Doğru, henüz hayatının başındaki o mutsuz delikanlının söylediği gibi, insanlar delice akan şiddetli bir hayat seli içersinde yaşayıp gidiyor. Bazıları, gençliğin insanı sıkılmaya hapsettiği yıllarda, bazen sonrasında da hiç iz bırakmayacağı korkusuyla acı çekiyor, yalnızlaşıyor. Bazıları da kendi hayatlarındaki ‘görülmeden’ yok olma endişesini o insanların yalnızlığını anlatarak gidermek istiyor. İç içe geçmiş matruşkalar gibi kendilerini doğuran bu bakışlar, birbirimize tuttuğumuz aynada hiç durmadan çoğalarak sonsuzlaşan görüntülerimiz aslında. Yazarların hayatlarıyla değil de, yazdıklarıyla hatırlanmayı isteme sebeplerinden birisi ‘görülmeme’ ihtimalini ortadan kaldırmak olabilir mi?
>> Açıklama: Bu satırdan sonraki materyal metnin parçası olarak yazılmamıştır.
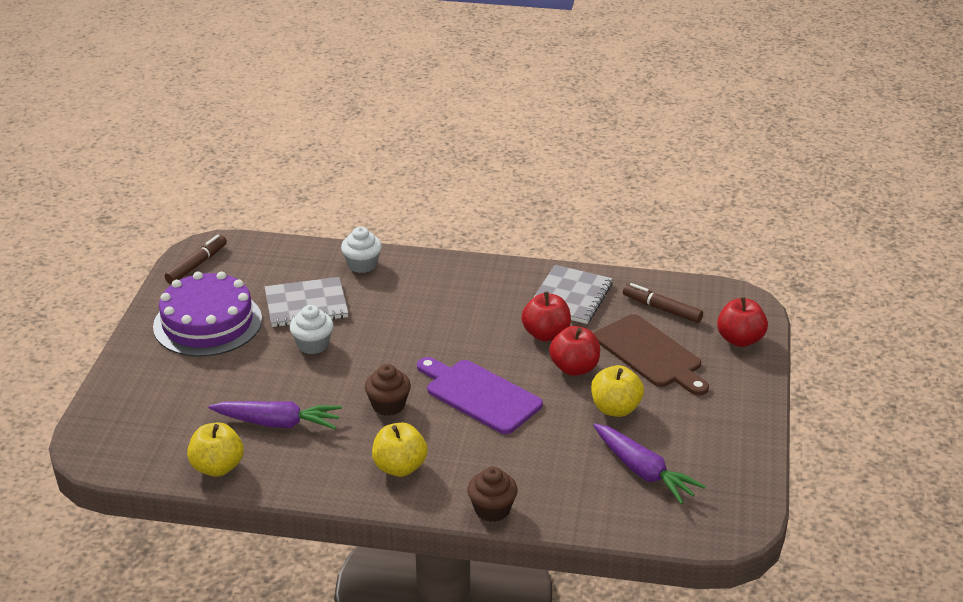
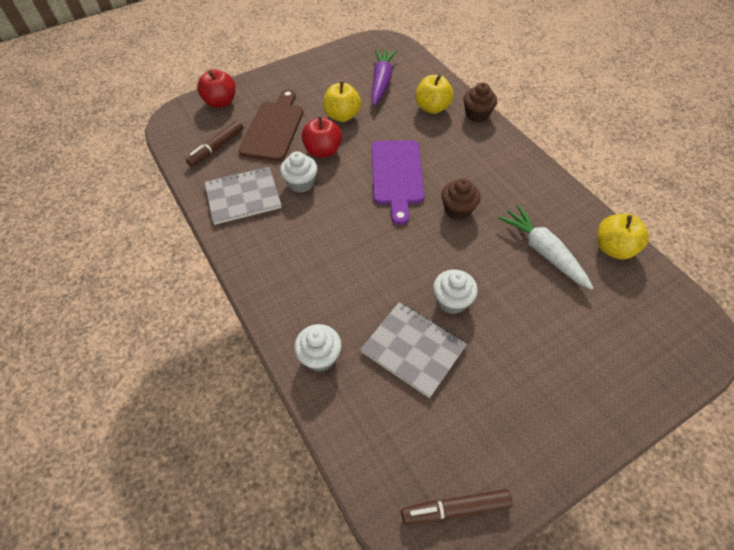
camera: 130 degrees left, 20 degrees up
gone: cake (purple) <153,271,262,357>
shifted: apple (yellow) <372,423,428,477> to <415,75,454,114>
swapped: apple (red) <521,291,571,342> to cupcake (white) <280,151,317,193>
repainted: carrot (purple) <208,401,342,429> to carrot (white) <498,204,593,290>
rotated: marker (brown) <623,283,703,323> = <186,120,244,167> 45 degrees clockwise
EŞSİZ BİR SANAT ESERİ GİBİ...
Bu türden boğucu bir endişeyi hissetmek için mutlaka yazarak hayatın kaydını tutmaya lüzum yok elbette. Her insan tektir ve bunu her zaman bu kadar açık hissedemese de, ‘ötekinden’ farklı olduğunu bilir. Bu en sade hayat bilgisidir çünkü.
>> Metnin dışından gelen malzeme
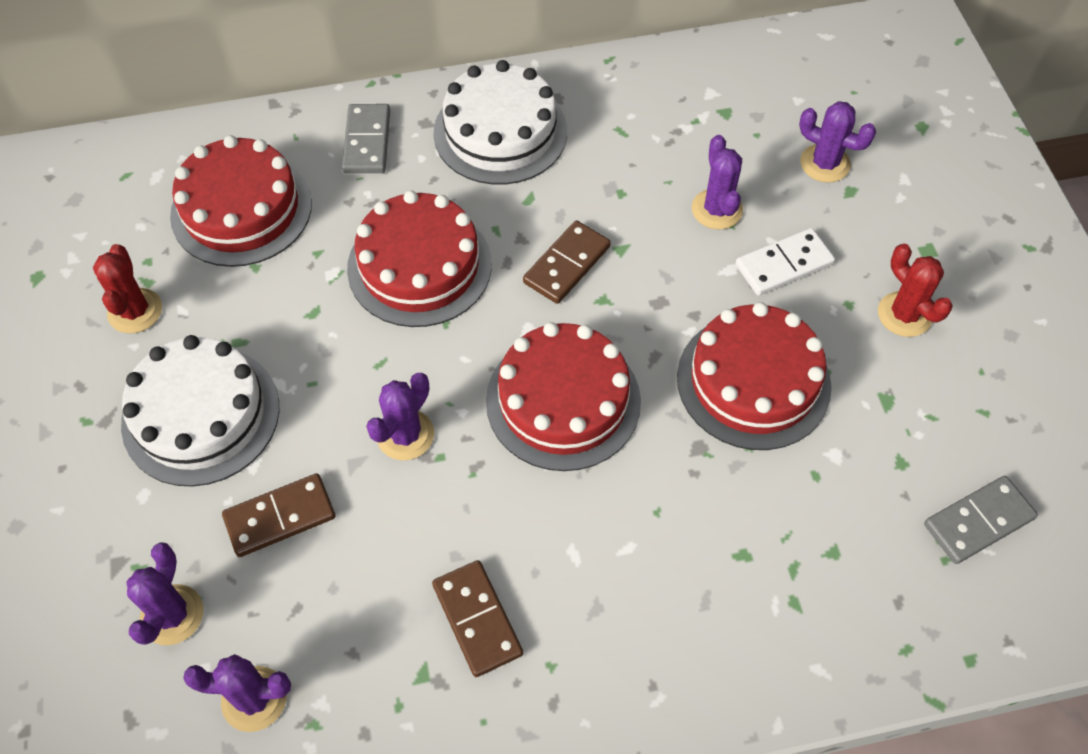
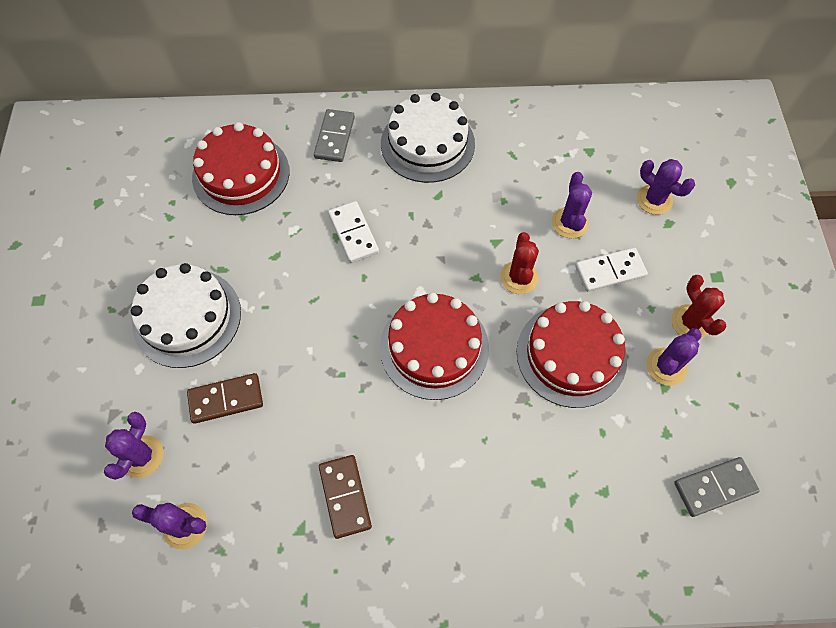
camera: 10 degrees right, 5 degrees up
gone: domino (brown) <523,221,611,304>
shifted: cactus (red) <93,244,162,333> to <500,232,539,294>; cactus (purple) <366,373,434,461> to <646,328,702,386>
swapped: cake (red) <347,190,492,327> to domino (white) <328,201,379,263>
Belki tam da bu yüzden, dünyanın büyük boşluğuna düşmemek için, yaratmazsa delireceğinden korkan sanatçılar gibi tekrarı olmayan bu ‘gösteride’, hayatımızı eşsiz bir sanat eseri gibi göstermeye, başkaları tarafından ‘görülmeye’ ihtiyacımız var.
Ben, ihtiyarladıkça kabukları pul pul kabarıp dökülen bir ağacın tevekkülle kendini toprağa bırakması gibi, gençlikte esir alan bu şiddetli ‘görülme’ ve hayatı kaydetme zaafından insanın zamanla sıyrılabildiğini düşünüyorum.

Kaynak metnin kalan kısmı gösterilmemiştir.